Append the selected token to the decoder input and repeat steps 2‑4.
Why Transformers Beat RNNs and CNNs
RNN‑based seq2seq models process tokens sequentially, limiting parallelism and making long‑range dependencies hard to learn. CNNs allow parallelism but restrict interaction to the kernel size, requiring many layers for distant tokens. Transformers eliminate recurrence entirely, enabling:
Full parallel processing of all tokens in both encoder and decoder.
Direct modeling of any pairwise token relationship, regardless of distance.
Significant speedup: the encoder is computed once, and the decoder can attend to the entire previously generated sequence at each step.
Typical Applications
Transformers serve as the backbone for a wide range of NLP tasks. After the shared encoder/decoder stack, a task‑specific “head” is attached:
Classification head – a simple feed‑forward layer that maps the pooled Transformer output to class logits (e.g., sentiment analysis, intent detection).

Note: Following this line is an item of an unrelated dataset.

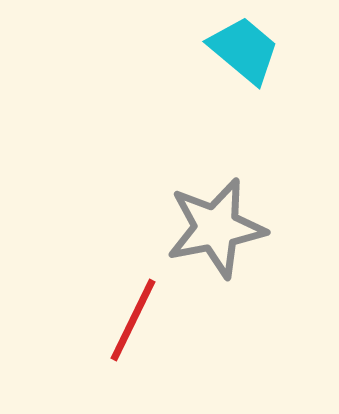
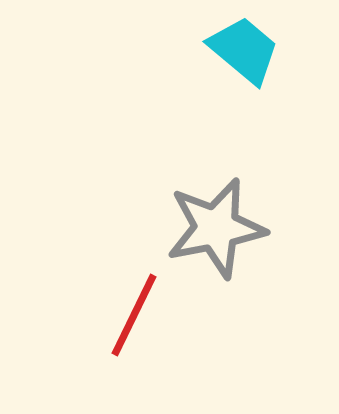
red line: moved 1 px right, 5 px up
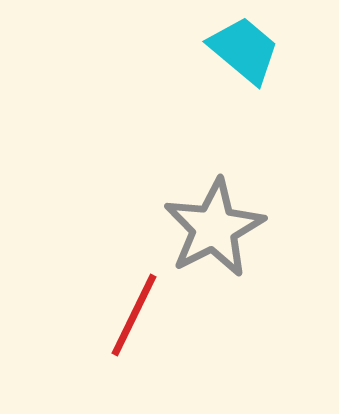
gray star: moved 2 px left; rotated 16 degrees counterclockwise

Language‑model head – a linear projection that produces a probability distribution over the vocabulary for next‑token prediction (used in GPT‑style models).
Sequence‑to‑sequence tasks such as machine translation, summarization, and question answering use the full encoder‑decoder pipeline.
Model Variants
Depending on the downstream task, different subsets of the architecture are used:
Encoder‑only (e.g., BERT, RoBERTa) – stack only the encoder; a classification or token‑level head is added on top.
Decoder‑only (e.g., GPT‑2, GPT‑3) – stack only the decoder; the language‑model head generates text autoregressively.
Encoder‑decoder (e.g., original Transformer, T5) – both stacks are present for full seq2seq modeling.
Key Advantages Summarized
Parallel computation of all positions reduces training time dramatically.
Attention scores are independent of token distance, eliminating the long‑range dependency problem of RNNs.
Multi‑head design allows the model to capture diverse linguistic phenomena simultaneously.
Understanding these mechanisms is essential for working with modern large‑scale language models, which are built on the Transformer foundation.